Dan CookEmpiricism in Game Design

When I design I have a mental model of how I imagine my game will be played by players. This includes predictions about player emotions, learning, buying behaviors and a dozen other factors necessary to make a self-sustaining game in one of today’s various markets. I also make predictions about how markets will act. Platform desires, player designers, press desires.

Then we build the game, or at least we build an initial version of it.

Then we playtest the game to see if the my predictions worked out. Most of the time they don’t. In the best cases I’m only off by a factor or two. In the worse cases I’m off by several orders of magnitude. However, I may also find that players behaved in a manner that was actually more interesting than I predicted.

So we build another iteration of the game. Somehow, we need to connect the empirical reality of what the playtest suggests with what we predict will happen. This usually involves updating our models, sometimes radically. Often incrementally.

For some designers, this process can be frustrating. The reality of player behavior imposes constraints on their mostly imaginary vision.
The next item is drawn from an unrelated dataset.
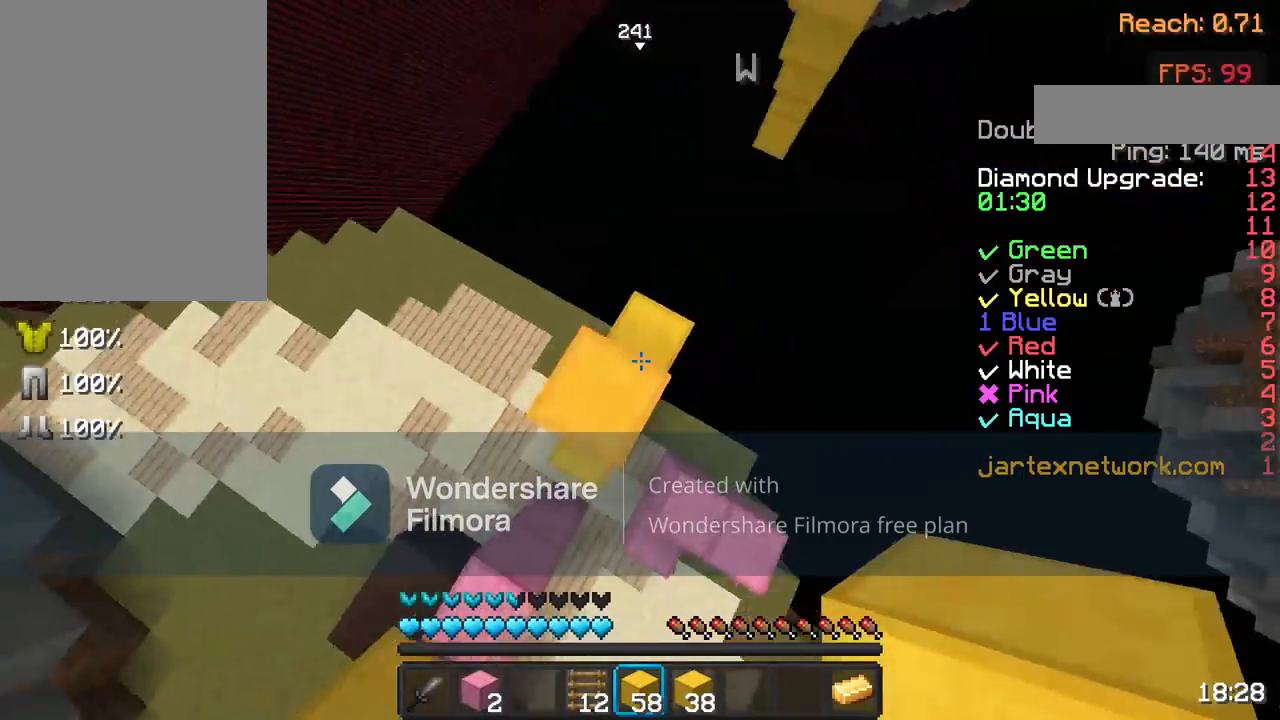
{"keys": ["space"], "mouse": [], "events": [[17, "mouse_right", "down"], [117, "mouse_right", "up"], [167, "mouse_right", "down"], [200, "w", "down"], [300, "mouse_right", "up"], [367, "mouse_right", "down"], [467, "w", "up"], [500, "mouse_right", "up"]]}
But I tend to see constraints as necessary to the process of design. And constraints based off observing real people playing the game tends to more often than not yield opportunities to impact the real shared world of many people vs the isolated imaginary world of a single person. We find new ways of playing that are more vibrant and interesting.

 

How are metrics useful when iterated on a game?

Game designers are information starved. With writing, we have an imperfect but competent mechanism for imagining how someone might feel reading a bit of text. In order to write, you must read. And thus you are forced to process a work in a somewhat similar fashion to how a potential reader might process. Game developers do not have this luxury. We build systems multiple times removed from a player’s experience. Write some code. Do a dozen other steps. Build an executable that someone somewhere runs. Knowing how people with react to what we make is hard.

So we use crutches. We create complex models of how players think. We use ‘proven’ patterns. We watch players and try to imagine what they are feeling. Then we try to backtrack all far removed information to whether or not a number in the bowels of a broken machine should be 2 or 4.

There are certainly classes of information we can extract more easily. Surface player emotions on individual playthroughs. Awesome. We can do that. But human behavior is broad. We see the need to sample behaviors across populations and discover central tendencies or outliers.

So metrics or analytics are that tool. They let us understand statistical patterns of behavior. Do they let us see inside the minds of our players? No. Nothing does yet. Do they replace in person playtests? No. Smart designers use multiple sources of insight.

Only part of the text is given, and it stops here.